One of those attending is likely to be Vice President Mike Pence, who will represent (a) the Senate where he is the presiding officer and (b) the Donald Trump administration led by a man Sen. McCain said he doesn’t want to attend his funeral.

What in the world is Pence going to tell reporters who are likely to ask him to speak for the president? How might he frame his public remarks if he is asked to speak from the pulpit at the National Cathedral?

The vice president is an honorable man. He and Sen. McCain served together in Congress and by many accounts were friends to the end of McCain’s life. The senator, though, had vastly different views about the president.

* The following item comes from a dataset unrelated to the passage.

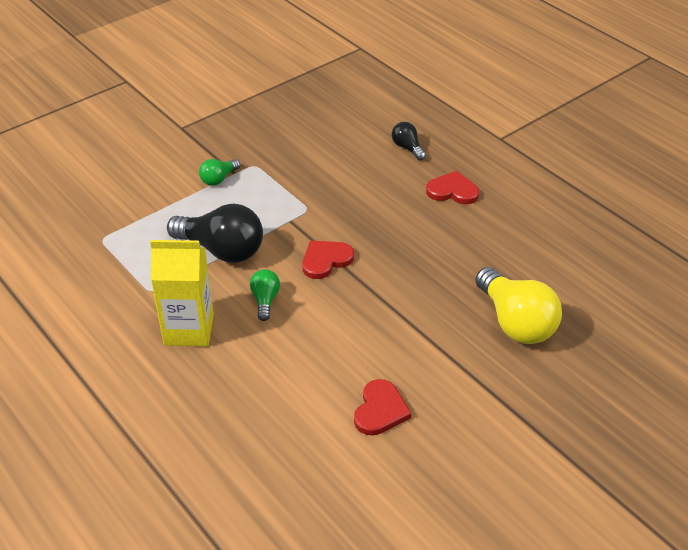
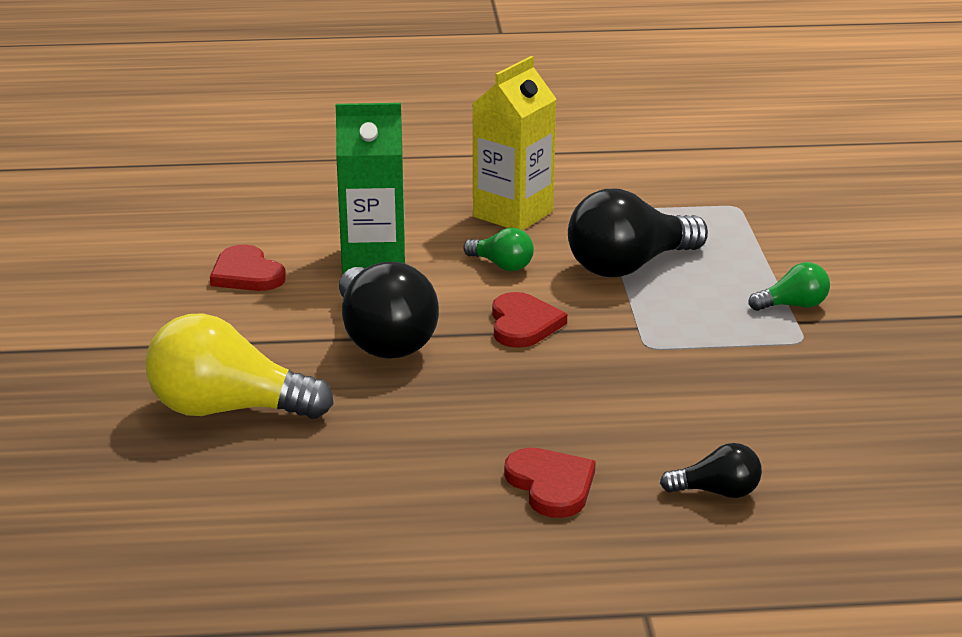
camera: 125 degrees right, 15 degrees down
green light bulb [199,159,240,186] -> green light bulb turned 90 degrees clockwise [749,262,830,311]
red heart [426,171,479,204] -> red heart turned 75 degrees counterclockwise [504,448,596,518]
none -> green carton [336,103,405,274]
none -> black light bulb [339,262,439,359]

Does the VP speak from his heart about McCain on behalf of the president and come off as phony? Or does he offer the bare minimum — kind of like the way Trump offered his “respect” for McCain’s decades of public service and his heroism as a Vietnam War prisoner? If he does the latter, he would come off as sounding cheap and tepid.

Thus, we have the president putting the vice president in a terrible bind by fostering the toxic relationship he had with one of the U.S. Senate’s true giants.

Former Presidents Barack Obama and George W. Bush will deliver eulogies in Sen. McCain’s honor. I have no worries about those men speaking from their hearts and offering the kind of respectful and heartfelt rhetoric about their former colleague and foe.

I do worry about Vice President Pence. I hope — and in my heart I believe — he’ll find a way to tap-dance around a delicate subject.